Pursue your dreams, follow your passions, but what if you're just trying to survive? There's no sugar coating that as a business meme framed by inspiring words, "you've got this", because the cause and effect is so individualistic, so personal.
Imagine this. You grow up in foster care. Then get whisked away to Ghana at a time when its riven with coups and hardships. On your return to the UK almost a decade later you have no idea how you'll earn a living especially one demanded by your father, which causes a long rift.
Now you're stuck, so you turn your hand to journalism but what do you know, and few will hire you because, well, there's the obvious and then several unwritten codes that frame journalism. But you catch a break here and there.

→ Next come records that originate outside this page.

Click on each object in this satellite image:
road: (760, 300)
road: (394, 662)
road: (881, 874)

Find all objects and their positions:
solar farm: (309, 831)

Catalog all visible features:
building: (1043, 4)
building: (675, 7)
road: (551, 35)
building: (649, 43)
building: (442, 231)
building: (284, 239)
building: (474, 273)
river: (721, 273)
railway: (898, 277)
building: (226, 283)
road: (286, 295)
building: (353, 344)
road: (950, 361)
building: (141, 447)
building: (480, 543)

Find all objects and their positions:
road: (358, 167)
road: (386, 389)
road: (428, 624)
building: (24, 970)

At some point you think I'll re-imagine what journalism will or should be by building it. A mad daft idea, but you do. Astonishingly this wins one of the most coveted global prizes in journalism innovation, the Knight Batten Award. Former Pulitzer prize winners who are judging say what you've done, "foreshadows the future of the web." What?
TEN POINT PLANT NOT
There's no ten point plan for this happening, because this instinct was born out of survival and necessity. It comes from the "hustle and flow" of absence. You've never missed what you've never had, but strive for any positive experience, which is why packaged solutions like "follow your passion" don't feel connecting.

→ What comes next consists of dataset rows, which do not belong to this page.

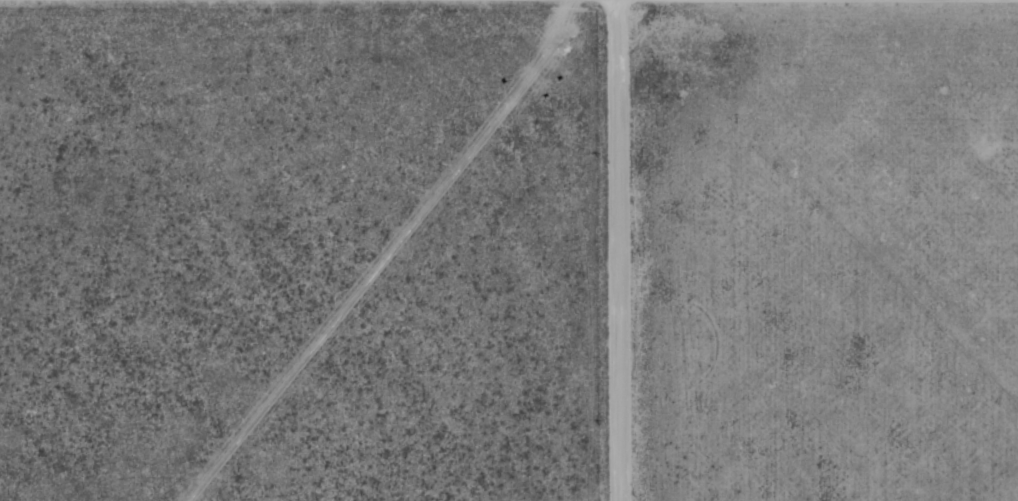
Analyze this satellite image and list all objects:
road: (618, 250)

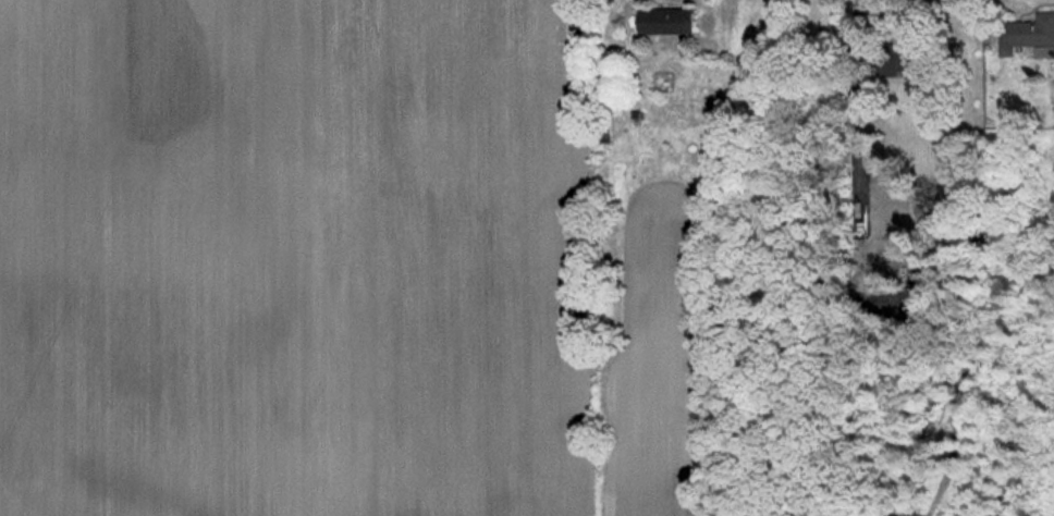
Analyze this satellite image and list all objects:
building: (666, 21)
road: (857, 31)
building: (1028, 36)
building: (915, 57)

At some point the "hustle and flow" self will meet with your absence self, now older, on a dusty crossroad for an untimely chat. We were all once invincible, high performing people you tell the other, but now you seek to rebalance. The trick, which can often be missed, is to know when the balance between your two selves requires shifting your perspective, says my meditation teacher.

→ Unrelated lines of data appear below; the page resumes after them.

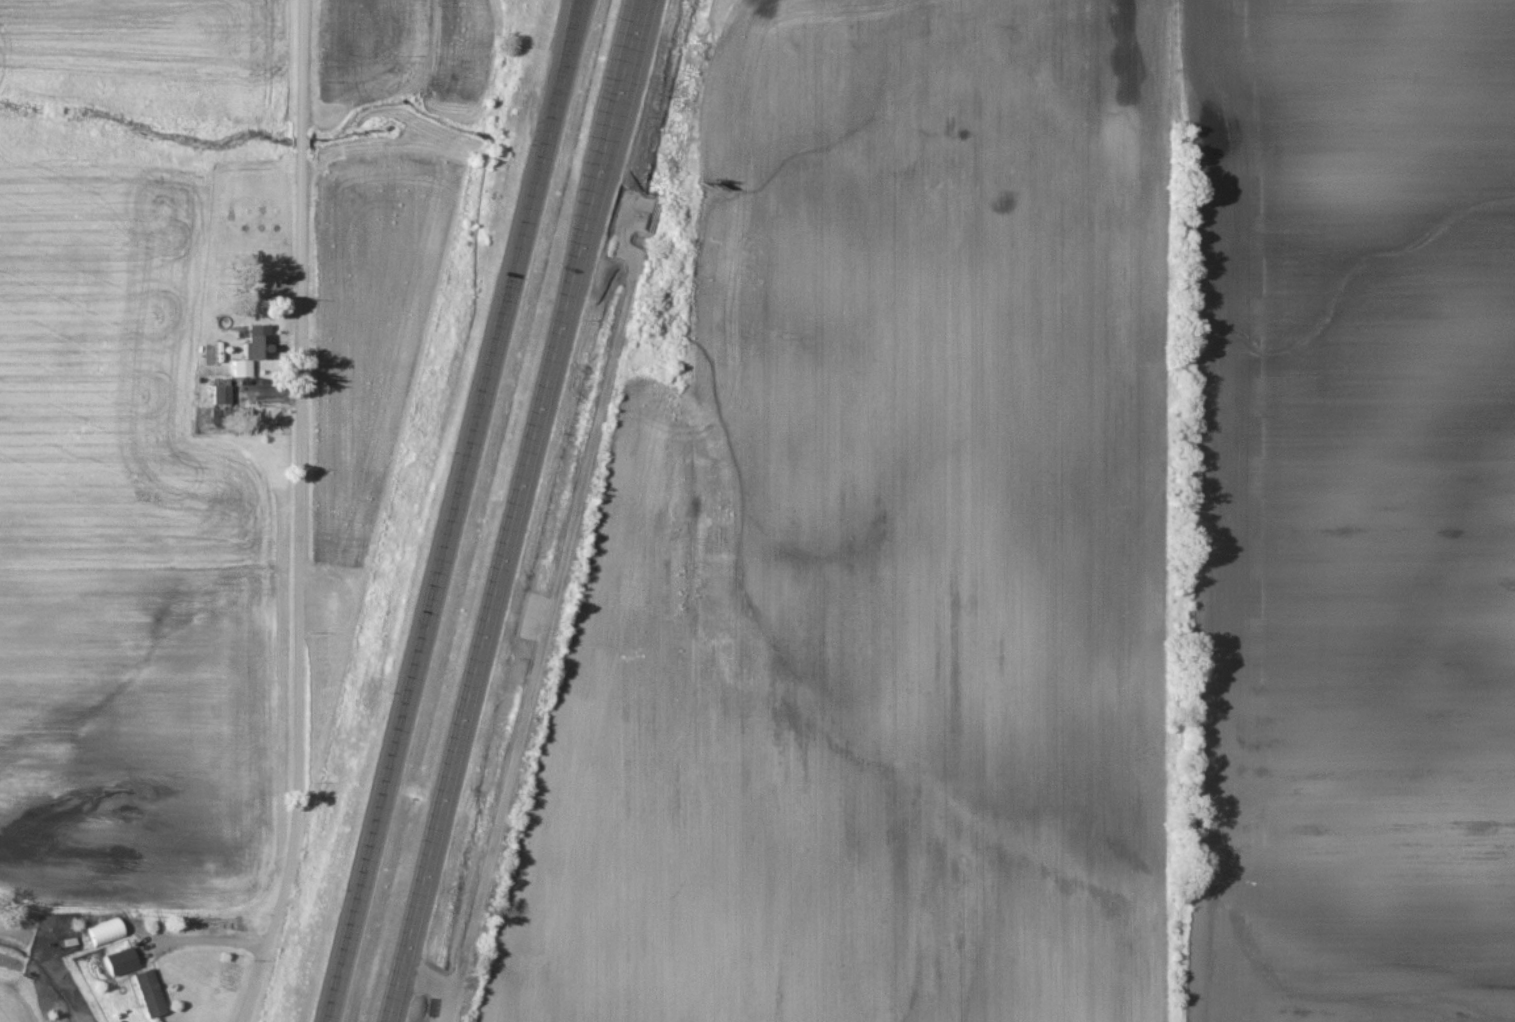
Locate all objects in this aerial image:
building: (257, 343)
building: (242, 370)
building: (220, 396)
road: (444, 510)
road: (509, 510)
road: (300, 515)
road: (203, 940)
building: (120, 964)
building: (148, 996)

In the last couple of months, I've taken up "conscious connected breathing". Twenty to forty minutes of deep belly breathing. Breathing? Yes Breathing! I scuba dive, so I have some experience in slow breathing, but I was told if you have any memories of trauma, stress, anything, be prepared for an experience like no other. Many people openly become saddened, even weep, and then a feeling of deep calm descends upon them.
The story of the boy who became a journalist was a latent memory, yet has resurfaced because this year is the anniversary of that crazy mad time which led to me standing in front of an audience at the National Press Club in Washington DC. One judge Mark Hinojosa, part of Kansas City Star team that won a Pulitzer for local reporting, became a friend. We laughed so much when we spoke. I'm reminded of him and his untimely passing.
Mark loved to teach as do I. Remembering a future of journalism and how to hold onto surviving. Thanks to Jon and Rob for helping make this.